● **Task details**
Reproduce every text line in the data below word for word, and leave the pictures out.

● **Exercise inputs**
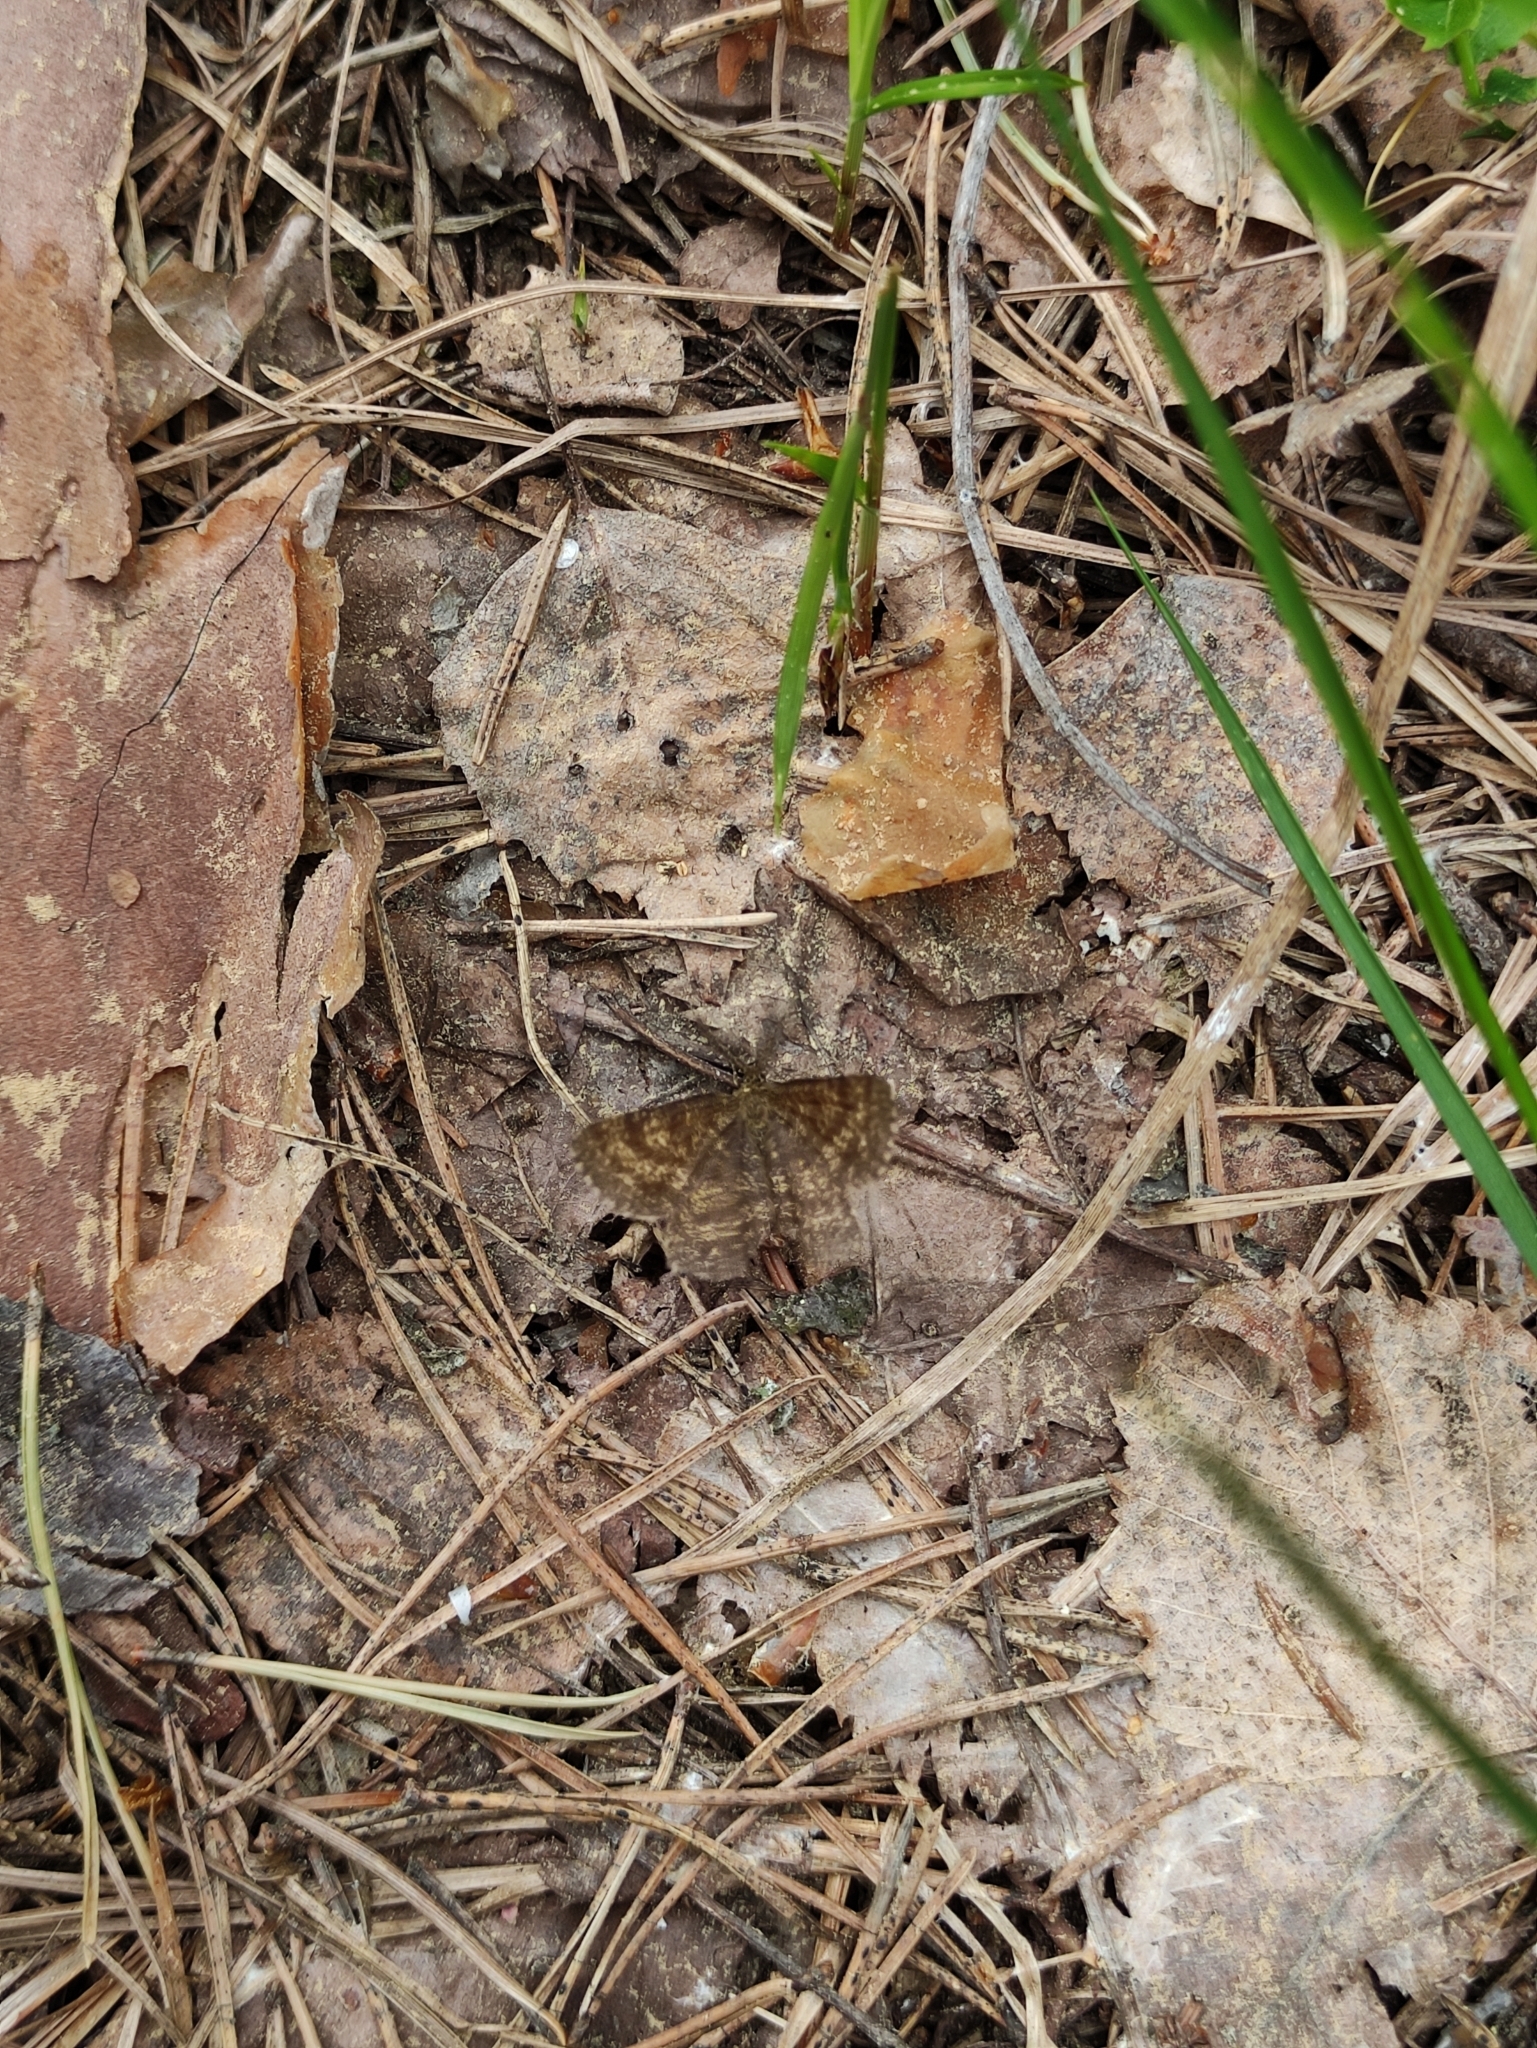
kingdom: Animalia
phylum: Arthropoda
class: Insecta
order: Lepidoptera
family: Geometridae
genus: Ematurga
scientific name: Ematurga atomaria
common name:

● **The response**
kingdom: Animalia
phylum: Arthropoda
class: Insecta
order: Lepidoptera
family: Geometridae
genus: Ematurga
scientific name: Ematurga atomaria
common name:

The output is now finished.